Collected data
=== Begin Enclosure ===

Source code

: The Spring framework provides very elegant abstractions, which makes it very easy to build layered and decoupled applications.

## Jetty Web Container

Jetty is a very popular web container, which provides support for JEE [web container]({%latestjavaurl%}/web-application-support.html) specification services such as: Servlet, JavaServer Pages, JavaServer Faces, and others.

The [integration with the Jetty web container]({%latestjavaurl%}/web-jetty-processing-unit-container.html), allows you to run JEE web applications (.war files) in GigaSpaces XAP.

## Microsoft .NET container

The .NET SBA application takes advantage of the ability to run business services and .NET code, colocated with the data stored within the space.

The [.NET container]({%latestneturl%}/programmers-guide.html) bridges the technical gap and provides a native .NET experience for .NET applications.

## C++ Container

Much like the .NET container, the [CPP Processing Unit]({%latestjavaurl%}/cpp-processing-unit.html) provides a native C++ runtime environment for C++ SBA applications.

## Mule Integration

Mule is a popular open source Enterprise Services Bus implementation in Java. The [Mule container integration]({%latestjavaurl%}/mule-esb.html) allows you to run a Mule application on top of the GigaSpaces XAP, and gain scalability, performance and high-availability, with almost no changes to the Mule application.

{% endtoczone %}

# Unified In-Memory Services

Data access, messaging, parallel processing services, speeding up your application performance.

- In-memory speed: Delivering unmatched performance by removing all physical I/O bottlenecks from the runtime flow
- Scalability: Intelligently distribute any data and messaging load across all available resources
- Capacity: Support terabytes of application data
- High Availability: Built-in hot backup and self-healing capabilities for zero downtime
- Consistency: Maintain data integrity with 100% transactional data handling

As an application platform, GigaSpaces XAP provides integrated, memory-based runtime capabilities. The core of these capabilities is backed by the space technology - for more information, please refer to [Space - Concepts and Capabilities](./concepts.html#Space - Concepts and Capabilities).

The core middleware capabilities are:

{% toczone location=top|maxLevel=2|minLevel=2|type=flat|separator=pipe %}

=== End Enclosure ===

*WRITTEN TASK*:
What needs duplicating is the run of lines from the one containing "As an application" through the last line of the entries above, exact and complete.

*FINAL ANSWER*:
As an application platform, GigaSpaces XAP provides integrated, memory-based runtime capabilities. The core of these capabilities is backed by the space technology - for more information, please refer to [Space - Concepts and Capabilities](./concepts.html#Space - Concepts and Capabilities).

The core middleware capabilities are:

{% toczone location=top|maxLevel=2|minLevel=2|type=flat|separator=pipe %}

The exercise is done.